Entries shown.
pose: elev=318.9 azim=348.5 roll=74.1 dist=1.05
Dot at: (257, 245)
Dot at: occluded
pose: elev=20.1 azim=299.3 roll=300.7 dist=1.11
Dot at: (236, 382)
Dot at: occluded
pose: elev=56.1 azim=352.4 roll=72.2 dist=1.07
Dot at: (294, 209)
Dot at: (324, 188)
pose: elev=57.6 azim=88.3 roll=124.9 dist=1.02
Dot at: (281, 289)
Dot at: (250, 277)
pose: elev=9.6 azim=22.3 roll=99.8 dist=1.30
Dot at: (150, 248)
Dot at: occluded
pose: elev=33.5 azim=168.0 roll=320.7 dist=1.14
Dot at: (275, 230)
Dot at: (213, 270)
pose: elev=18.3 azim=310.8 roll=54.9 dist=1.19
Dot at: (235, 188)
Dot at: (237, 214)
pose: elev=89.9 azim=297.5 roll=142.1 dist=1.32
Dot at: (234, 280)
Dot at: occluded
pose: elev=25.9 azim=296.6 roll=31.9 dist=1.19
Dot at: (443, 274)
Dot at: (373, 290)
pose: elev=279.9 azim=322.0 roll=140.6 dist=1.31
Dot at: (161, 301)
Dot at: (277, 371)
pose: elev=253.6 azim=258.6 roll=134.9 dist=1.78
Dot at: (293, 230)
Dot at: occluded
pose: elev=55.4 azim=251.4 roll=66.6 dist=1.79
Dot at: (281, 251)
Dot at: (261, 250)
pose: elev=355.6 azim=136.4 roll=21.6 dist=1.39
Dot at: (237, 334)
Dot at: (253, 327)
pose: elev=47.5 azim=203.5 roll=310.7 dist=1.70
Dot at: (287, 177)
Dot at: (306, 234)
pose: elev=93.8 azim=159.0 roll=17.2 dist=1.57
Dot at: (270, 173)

To do. Can you reproduce every line of the listing above, word for word, with nothing changed or left out?

Task result.
pose: elev=318.9 azim=348.5 roll=74.1 dist=1.05
Dot at: (257, 245)
Dot at: occluded
pose: elev=20.1 azim=299.3 roll=300.7 dist=1.11
Dot at: (236, 382)
Dot at: occluded
pose: elev=56.1 azim=352.4 roll=72.2 dist=1.07
Dot at: (294, 209)
Dot at: (324, 188)
pose: elev=57.6 azim=88.3 roll=124.9 dist=1.02
Dot at: (281, 289)
Dot at: (250, 277)
pose: elev=9.6 azim=22.3 roll=99.8 dist=1.30
Dot at: (150, 248)
Dot at: occluded
pose: elev=33.5 azim=168.0 roll=320.7 dist=1.14
Dot at: (275, 230)
Dot at: (213, 270)
pose: elev=18.3 azim=310.8 roll=54.9 dist=1.19
Dot at: (235, 188)
Dot at: (237, 214)
pose: elev=89.9 azim=297.5 roll=142.1 dist=1.32
Dot at: (234, 280)
Dot at: occluded
pose: elev=25.9 azim=296.6 roll=31.9 dist=1.19
Dot at: (443, 274)
Dot at: (373, 290)
pose: elev=279.9 azim=322.0 roll=140.6 dist=1.31
Dot at: (161, 301)
Dot at: (277, 371)
pose: elev=253.6 azim=258.6 roll=134.9 dist=1.78
Dot at: (293, 230)
Dot at: occluded
pose: elev=55.4 azim=251.4 roll=66.6 dist=1.79
Dot at: (281, 251)
Dot at: (261, 250)
pose: elev=355.6 azim=136.4 roll=21.6 dist=1.39
Dot at: (237, 334)
Dot at: (253, 327)
pose: elev=47.5 azim=203.5 roll=310.7 dist=1.70
Dot at: (287, 177)
Dot at: (306, 234)
pose: elev=93.8 azim=159.0 roll=17.2 dist=1.57
Dot at: (270, 173)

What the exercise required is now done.